The Goliath birdeater is one of the world’s most recognisable arachnids. Its impressive size allows it to prey on a variety of creatures, including birds, making it the biggest — and possibly the scariest — spider in the world.
But there is more to this Goliath spider than meets the eye.
At nearly one foot wide and weighing six ounces, the Goliath birdeater is the biggest spider on the planet in terms of weight. However, they drop down to second place behind the giant huntsman spider for the honuor if measuring by leg span.
Indeed, the Goliath birdeater (Theraphosa blondi) can easily strike fear in the hearts of those who come upon it. It has a large body covered in barbed hairs known as urticating hairs — which are both intimidating and painful if ever caught on another creature’s skin — and equally enormous fangs.
This giant spider breed makes its home on the dusty forest floor of the rainforest in northern South America. It creates silk-lined burrows under the forest rocks and roots in parts of Venezuela, French Guiana, and Brazil.
When preparing to attack prey or fend off forest predators like the coati, the Goliath birdeater rises on its hind legs to make itself appear even bigger, showing off its long limbs and inch-long fangs.
As part of this intimidation tactic, the Goliath tarantula rubs its hairy legs together — a common technique called stridulation that is used by other spiders, snakes, and insects — to create a hissing noise that can be heard from 15 feet away.
This leg-rubbing also releases the sharp hairs which stick and cause discomfort when they come into contact with skin, creating the perfect diversion for the giant tarantula to escape an imminent threat.
The Goliath birdeater’s name has given the spider a terrifying reputation, but the reality is less scary than it sounds. Although it has the physical ability to prey on birds — and occasionally it does — the so-called Goliath bird-eating tarantula mainly preys on frogs, insects, and rodents.
The Goliath birdeater is nocturnal and typically hunts at night. These fearsome arachnids actually have terrible eyesight so they use the hair on their legs to catch the vibrations from animal activity, be it predator or prey.
These tarantulas are stealthy hunters who wait until a victim is close enough for them to pounce on and trap within their leggy embrace. Their big fangs are strong enough that they can easily slice through flesh, including human skin. As its victim tries to struggle free, the spider releases neurotoxic venom, paralyzing its prey.
Because spiders don’t have teeth, they must liquefy the insides of their prey so they can suck it dry. The Goliath birdeater does this by regurgitating digestive juices onto its victim which breaks down soft tissue, turning the insides into a slurpy concoction. By the time the Goliath tarantula finishes feeding, only bones, skin, and fur remain.
But if the Goliath birdeater doesn’t kill birds as frequently as its name suggests, where did the scary nickname come from?
The name “birdeater” originated from an 18th-century engraving that showed another kind of tarantula eating a hummingbird. The discovery inspired the moniker “birdeater” which is now used to describe the entire Theraphosa spider genus of South America.
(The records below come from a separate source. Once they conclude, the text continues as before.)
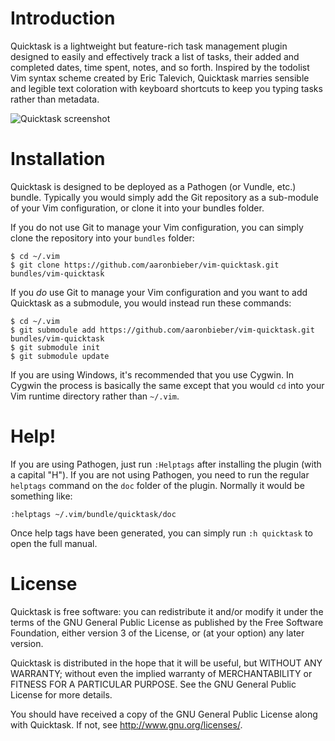 # Introduction

Quicktask is a lightweight but feature-rich task management plugin designed to easily and effectively track a list of tasks, their added and completed dates, time spent, notes, and so forth. Inspired by the todolist Vim syntax scheme created by Eric Talevich, Quicktask marries sensible and legible text coloration with keyboard shortcuts to keep you typing tasks rather than metadata.

![Quicktask screenshot](http://quicktask.aaronbieber.com/images/quicktask_screen.png)

# Installation

Quicktask is designed to be deployed as a Pathogen (or Vundle, etc.) bundle. Typically you would simply add the Git repository as a sub-module of your Vim configuration, or clone it into your bundles folder.

If you do not use Git to manage your Vim configuration, you can simply clone the repository into your `bundles` folder:

```
$ cd ~/.vim
$ git clone https://github.com/aaronbieber/vim-quicktask.git bundles/vim-quicktask
```

If you *do* use Git to manage your Vim configuration and you want to add Quicktask as a submodule, you would instead run these commands:

```
$ cd ~/.vim
$ git submodule add https://github.com/aaronbieber/vim-quicktask.git bundles/vim-quicktask
$ git submodule init
$ git submodule update
```

If you are using Windows, it's recommended that you use Cygwin. In Cygwin the process is basically the same except that you would `cd` into your Vim runtime directory rather than `~/.vim`.

# Help!

If you are using Pathogen, just run `:Helptags` after installing the plugin (with a capital "H"). If you are not using Pathogen, you need to run the regular `helptags` command on the `doc` folder of the plugin. Normally it would be something like:

```
:helptags ~/.vim/bundle/quicktask/doc
```

Once help tags have been generated, you can simply run `:h quicktask` to open the full manual.

# License

Quicktask is free software: you can redistribute it and/or modify it under the terms of the GNU General Public License as published by the Free Software Foundation, either version 3 of the License, or (at your option) any later version.

Quicktask is distributed in the hope that it will be useful, but WITHOUT ANY WARRANTY; without even the implied warranty of MERCHANTABILITY or FITNESS FOR A PARTICULAR PURPOSE.  See the GNU General Public License for more details.

You should have received a copy of the GNU General Public License along with Quicktask.  If not, see <http://www.gnu.org/licenses/>.

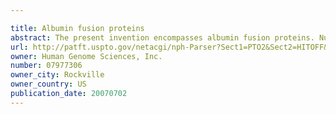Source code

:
 ```yaml
---

title: Albumin fusion proteins
abstract: The present invention encompasses albumin fusion proteins. Nucleic acid molecules encoding the albumin fusion proteins of the invention are also encompassed by the invention, as are vectors containing these nucleic acids, host cells transformed with these nucleic acids vectors, and methods of making the albumin fusion proteins of the invention and using these nucleic acids, vectors, and/or host cells. Additionally the present invention encompasses pharmaceutical compositions comprising albumin fusion proteins and methods of treating or preventing diseases, disorders or conditions related to diabetes mellitus using albumin fusion proteins of the invention.
url: http://patft.uspto.gov/netacgi/nph-Parser?Sect1=PTO2&Sect2=HITOFF&p=1&u=%2Fnetahtml%2FPTO%2Fsearch-adv.htm&r=1&f=G&l=50&d=PALL&S1=07977306&OS=07977306&RS=07977306
owner: Human Genome Sciences, Inc.
number: 07977306
owner_city: Rockville
owner_country: US
publication_date: 20070702
---
```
Human encounters with the Goliath birdeater are rarely lethal. Although their venom is dangerous enough to kill their prey, it is relatively nontoxic to humans. A Goliath birdeater bite would likely only cause some discomfort and swelling.
A bite from the Goliath bird-eating tarantula can become deadly, however, if the person bitten has an allergic reaction to the venom or if the puncture wound becomes infected.
By now, it seems that the Goliath birdeater’s notoriety has more to do with their size rather than the actual danger they pose. Their unique appearance has made them a hot commodity in the world of exotic pets, but that popularity might be a double-edged sword.
Goliath birdeaters are listed as Not Evaluated by the International Union for Conservation of Nature or IUCN, the body which monitors the status of the planet’s wildlife. Because of this, the current situation of their species is unknown. But their status as quirky pets and the low-level harm they pose to humans could have an effect on their population.
The Wellington Zoo in New Zealand is among the few places known to breed these Goliath spiders in captivity. In May 2020, zoo officials announced the successful hatching of 13 Goliath bird-eating spiderlings at their facility.
It was the first time the zoo successfully hatched a clutch of baby Goliath birdeaters in 20 years and the first time the spiders have ever been bred in Australasia.
“We’re excited to announce that we have successfully bred Goliath bird-eating tarantulas…They are an absolutely fantastic species that we’re really proud to be working with,” said Dave Laux, the zoo’s team leader of reptiles and invertebrates of the event. He added that the spiderlings were “really, really big” and their colouring was a “beautiful mahogany brown.”
Goliath birdeaters are usually solitary creatures and only seek out other spiders when it comes time to mate. Female Goliaths use their urticating hairs to cover their tennis ball-size egg sacs which typically hold between 50 and 200 eggs.